*** Available data ***

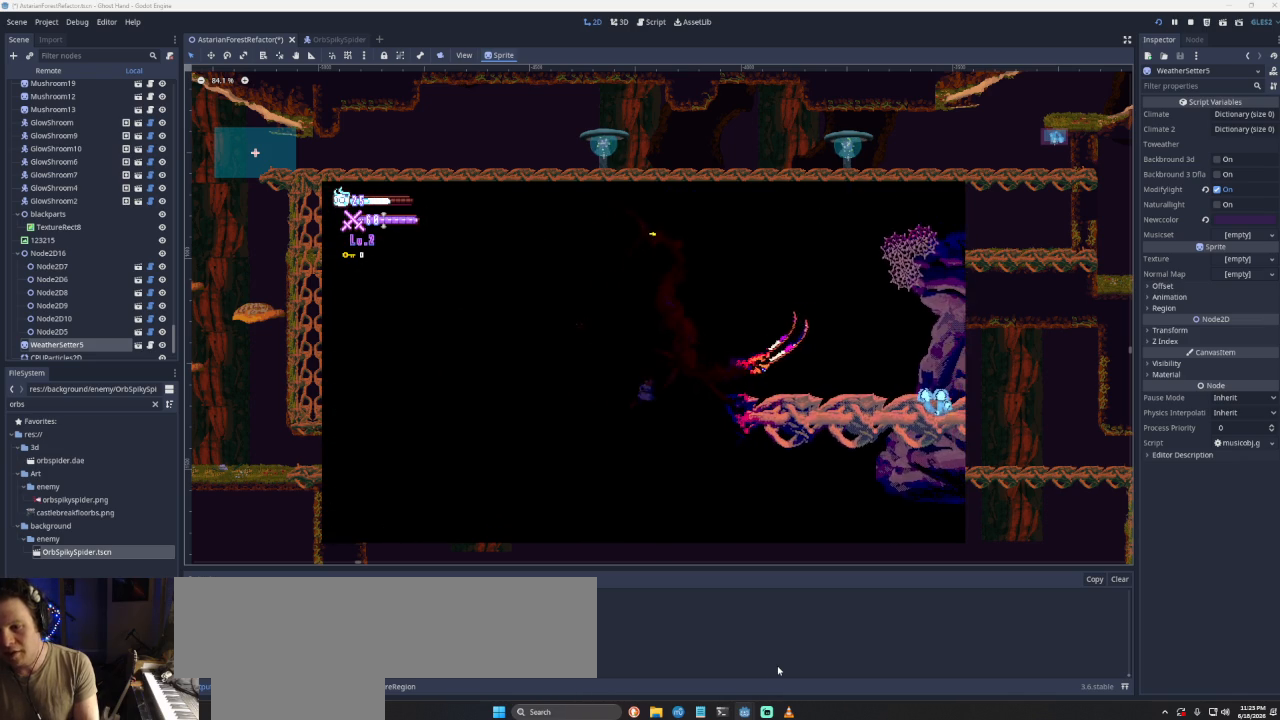
{"buttons": [], "left_stick": "right", "right_stick": "center", "events": []}
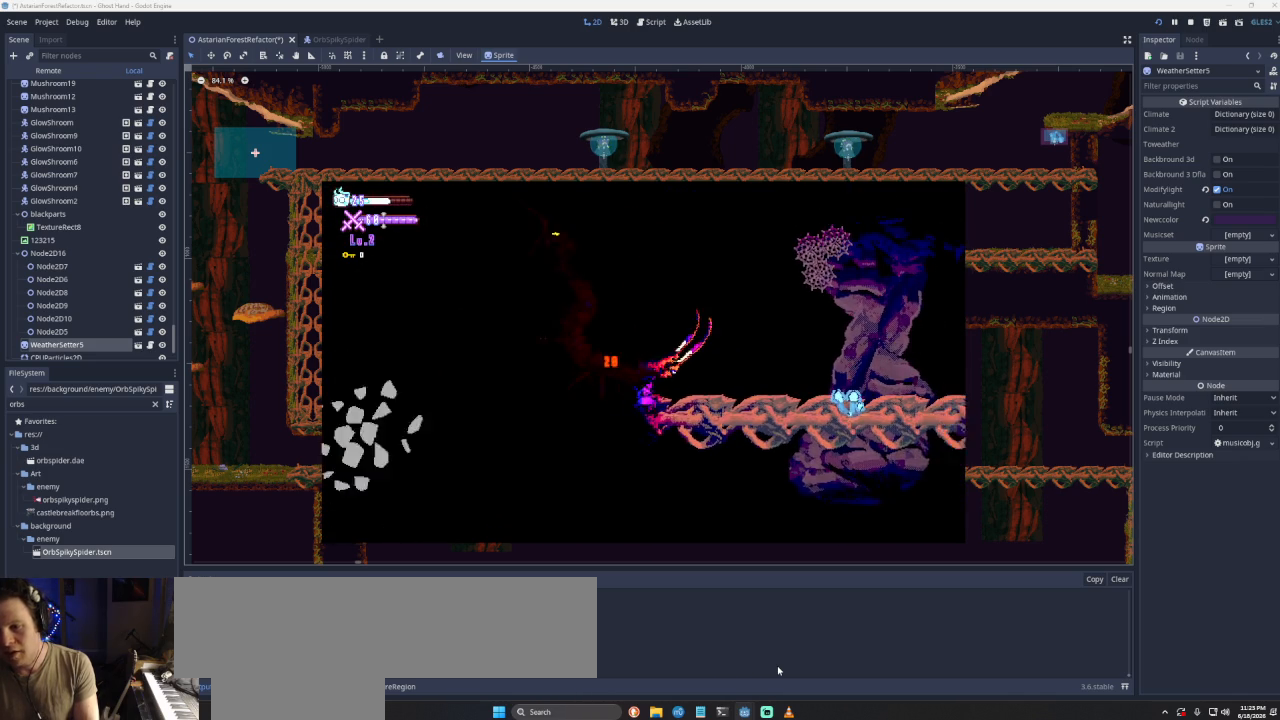
{"buttons": [], "left_stick": "right", "right_stick": "center", "events": []}
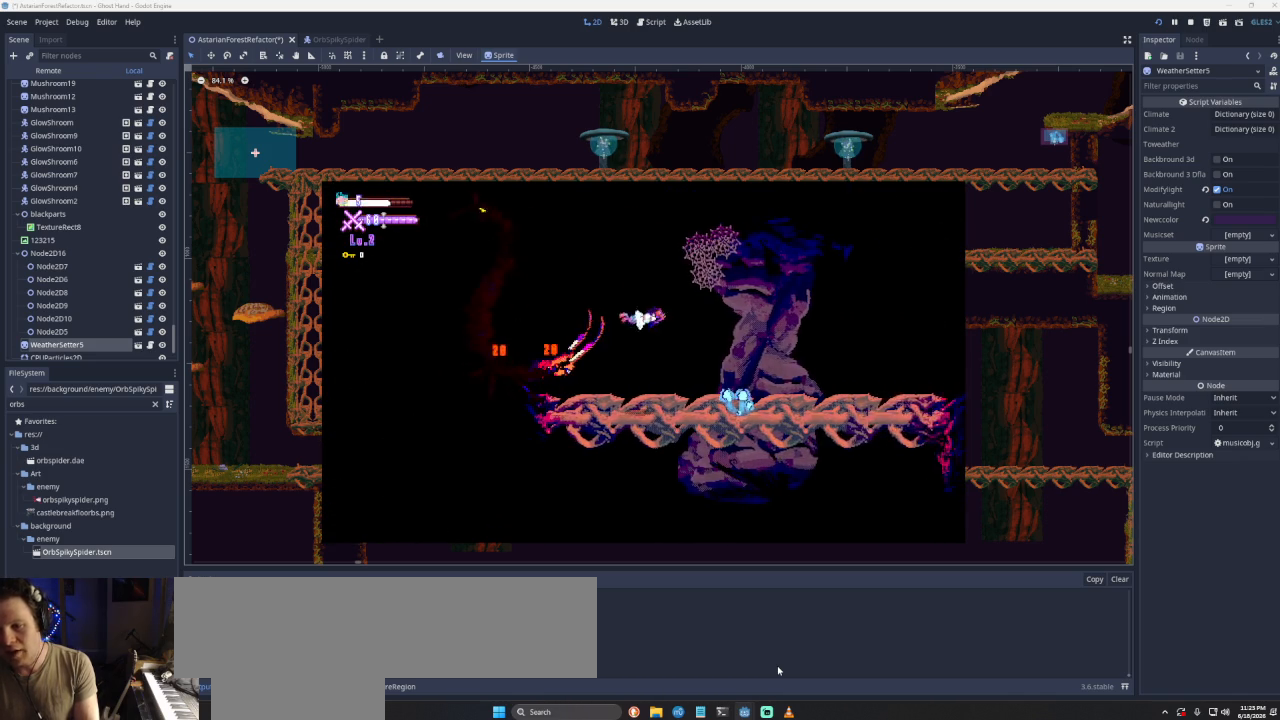
{"buttons": [], "left_stick": "center", "right_stick": "center", "events": [[233, "left_stick", "center"]]}
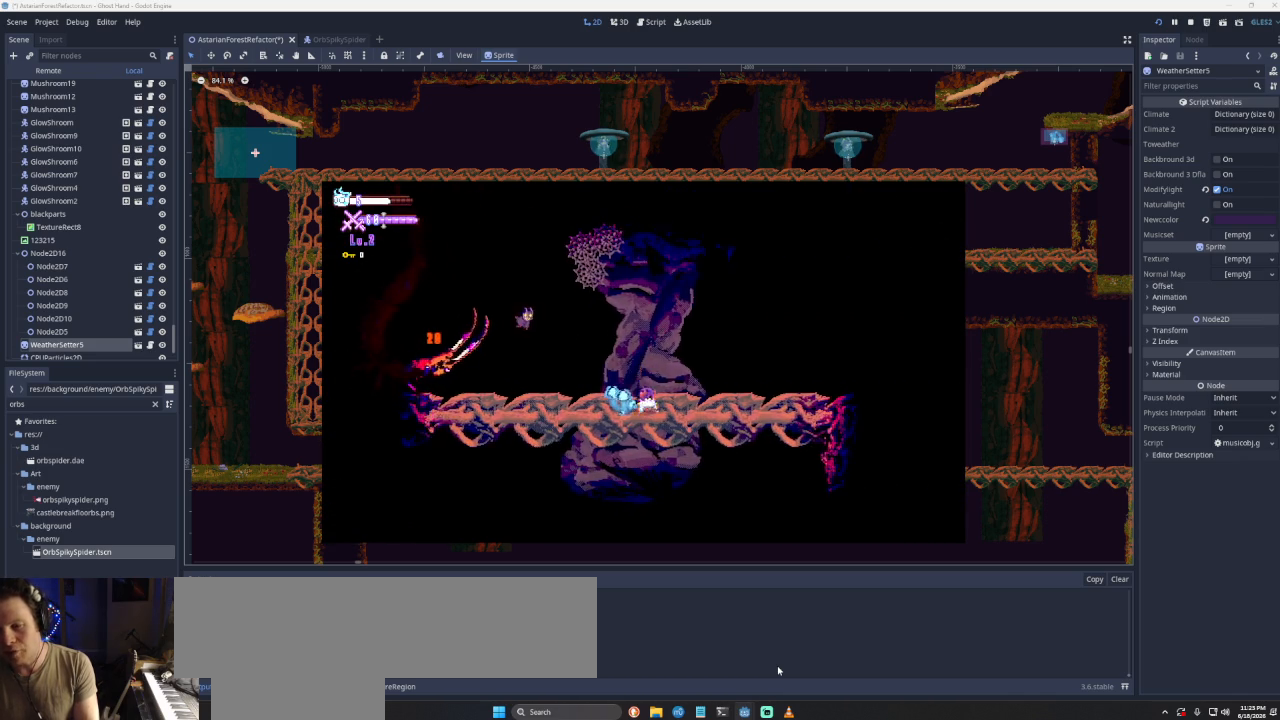
{"buttons": [], "left_stick": "down-left", "right_stick": "center", "events": [[267, "left_stick", "down-left"]]}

*** End of Available data ***

* _Work request_
What's needed is a word-for-word retyping of the listing, minus its pictures.

* _The completed task_
{"buttons": [], "left_stick": "right", "right_stick": "center", "events": []}
{"buttons": [], "left_stick": "right", "right_stick": "center", "events": []}
{"buttons": [], "left_stick": "center", "right_stick": "center", "events": [[233, "left_stick", "center"]]}
{"buttons": [], "left_stick": "down-left", "right_stick": "center", "events": [[267, "left_stick", "down-left"]]}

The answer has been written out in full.